Meister des Schnelldaumens
Der Bass-Virtuose Marcus Miller beendet furios die Saison in der Friedrichsau. Dabei hatte er den Machern zunächst Sorge bereitet
Ulm Ein wenig Bammel hatten die Zelt-Macher ja schon, denn lange sah es so aus, als würde ausgerechnet der letzte Auftritt der Saison zum finanziellen Flop werden: Der Kartenverkauf für den Bass-Maestro Marcus Miller lief lange recht schleppend. Das lag wohl am Preis, denn knapp 60 Euro pro Ticket sind für dieses Festival schon eine echte Hausnummer. Die Sorgen erwiesen sich letztlich als unbegründet, mit rund 600 Menschen war der Platz vor der Bühne angemessen befüllt. Und der Auftritt selbst war tatsächlich mehr als nur ein würdiger Abschluss – er war eine Krönung.
Den Jüngern muss man ja nicht mehr erzählen, was dieser Mann alles kann und mit wem er schon gespielt hat. Er stand an der Seite von unglaublich vielen Größen des Soul, Jazz und Rock, er wurde mit Preisen überschüttet. Miller hat den vielleicht schnellsten Funk-Daumen des Planeten.
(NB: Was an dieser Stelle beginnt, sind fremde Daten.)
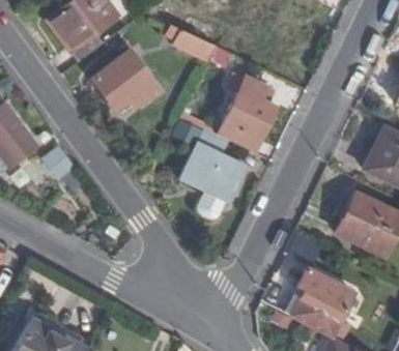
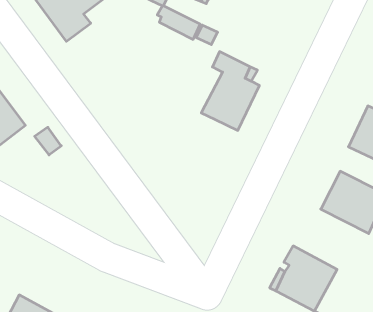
building: [91,49,159,109] -> none
building: [179,127,246,202] -> none

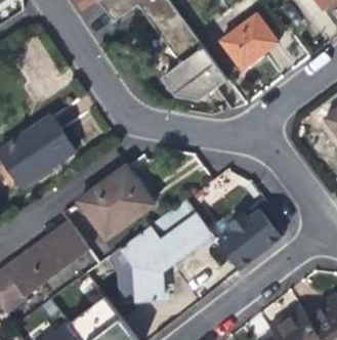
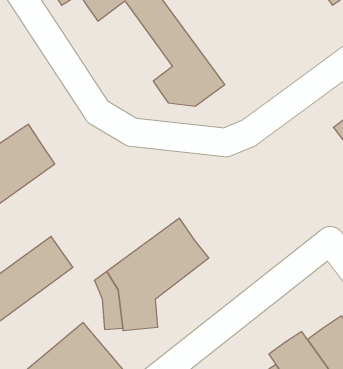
building: [219,12,279,70] -> none
building: [80,167,155,240] -> none
building: [215,205,281,269] -> none

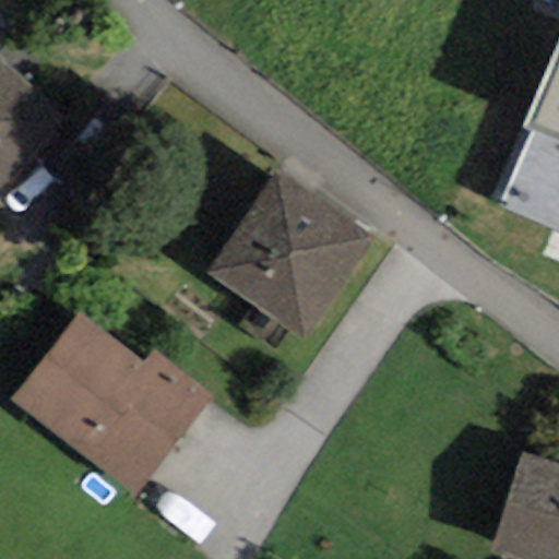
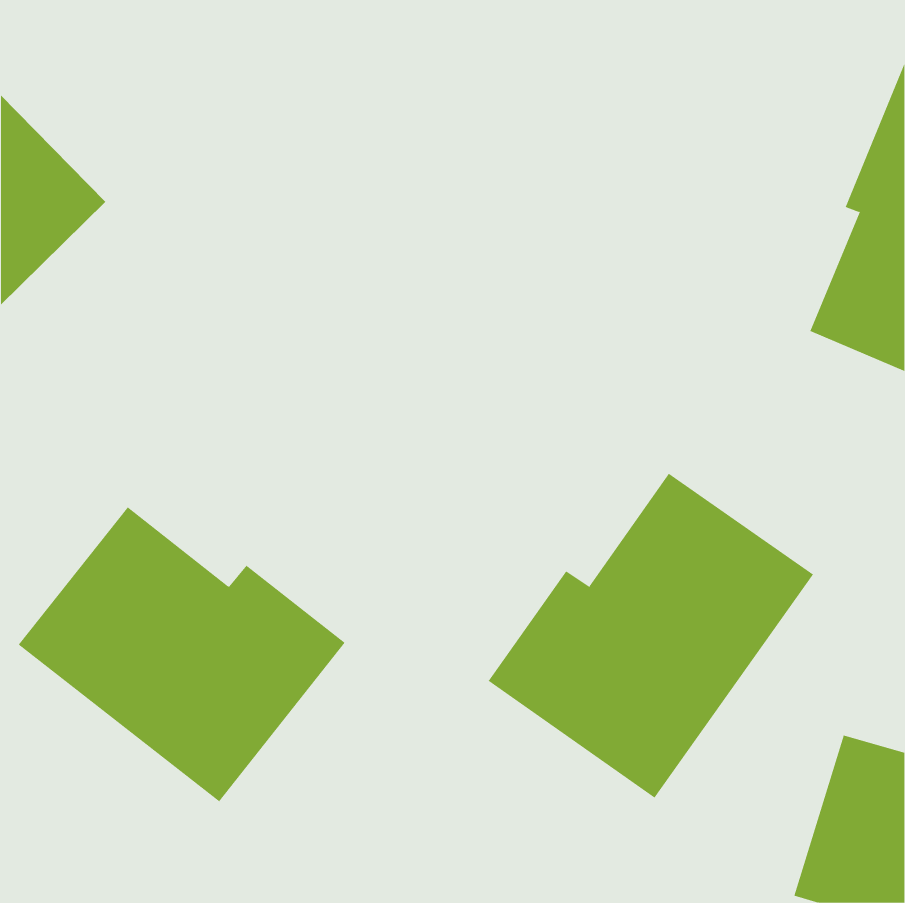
building: [209,173,372,337] -> none
building: none -> [488,473,814,798]

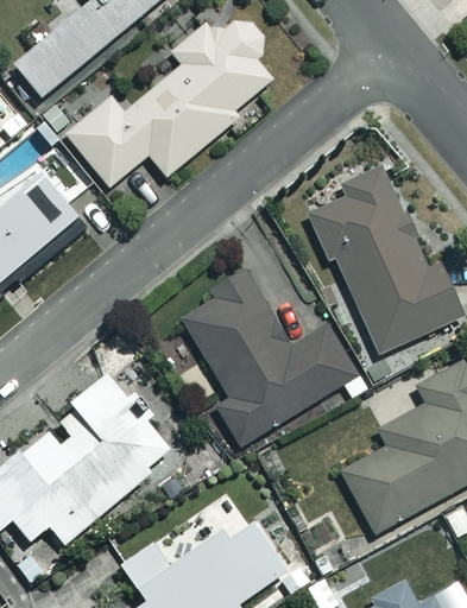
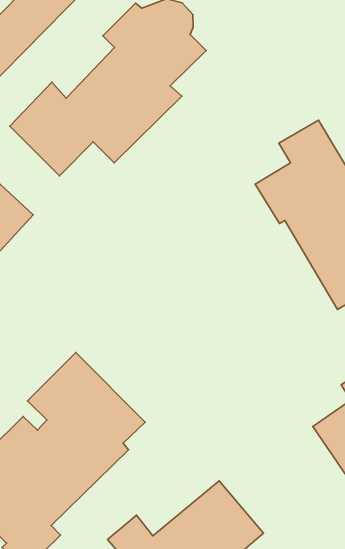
building: [181,267,358,444] -> none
Wenn er damit die Saiten schlägt, rattert das nicht einfach nur rasant, es hat auch einfach Ton. Was er mit seinen Fingern anstellen kann, lässt jede Kinnlade nach unten klappen.
Mit federndem Funk-Jazz starten Marcus Miller und seine vier Mitmusiker in diesen Virtuosen-Abend, um schon im dritten Song einen ersten Höhepunkt zu erstürmen: In einer ausgedehnten Version verbeugen sie sich vor dem Monsterhit der Temptations, „Papa Was A Rolling Stone“, und zerlegen ihn gründlich. Der Bass übernimmt die Gesangsstimme, biegt immer wieder auf verschlungene Solo-Pfade ab und treibt am Ende mit dem markanten Drei-Töne-Riff wie ein kräftiger Herzschlag ein wunderbar präzises Schlagzeugsolo an. Wer da noch zum Anfang die markante WahWah-Gitarre des Originals vermisste, vergaß sie schnell, denn an diesen Abend ist einfach der Bass das Maß aller Dinge. Doch Marcus Miller kann nicht nur unglaublich die Saiten knallen und schnalzen lassen, er spielt auch wunderbar warm und brummend, wenn es drauf ankommt, wie etwa in „I Loves You Porgy“aus George Gershwins Oper „Porgy And Bess“. Hier singen die Saiten beseelt. Berührend ist auch Marcus Millers Erzählung über seinen Vater, der erst kürzlich mit 92 Jahren gestorben ist. Der wollte einst klassischer Profimusiker werden, doch hängte er für die Liebe und die Familie die Karriere an den Nagel, verdiente sein Geld als Busund U-Bahnfahrer. Nur sonntags spielte er in der Kirche. Dafür konnte sein Sohn den Traum des Vaters verwirklichen und schon als Teenager eine Profikarriere einschlagen. Besonders stolz war der Vater, als er seinen Sohn mit Miles Davis spielen sah. Der war eminent wichtig für die Karriere von Marcus Miller. Für ihn hat er nicht nur gespielt, sondern auch komponiert, etwa das Stück „Tutu“, die letzte Nummer vor den Zugaben. Doch Miller und Co spielen sie nicht schlurfig wie im Original, sondern als zackigen Funk. Die Band schlägt Funken aus dem alten Material, dass es eine wahre Freude ist. Nach solchen Auftritten wünscht man sich, die Zeit bis zur nächsten Zeltsaison möge schneller vergehen.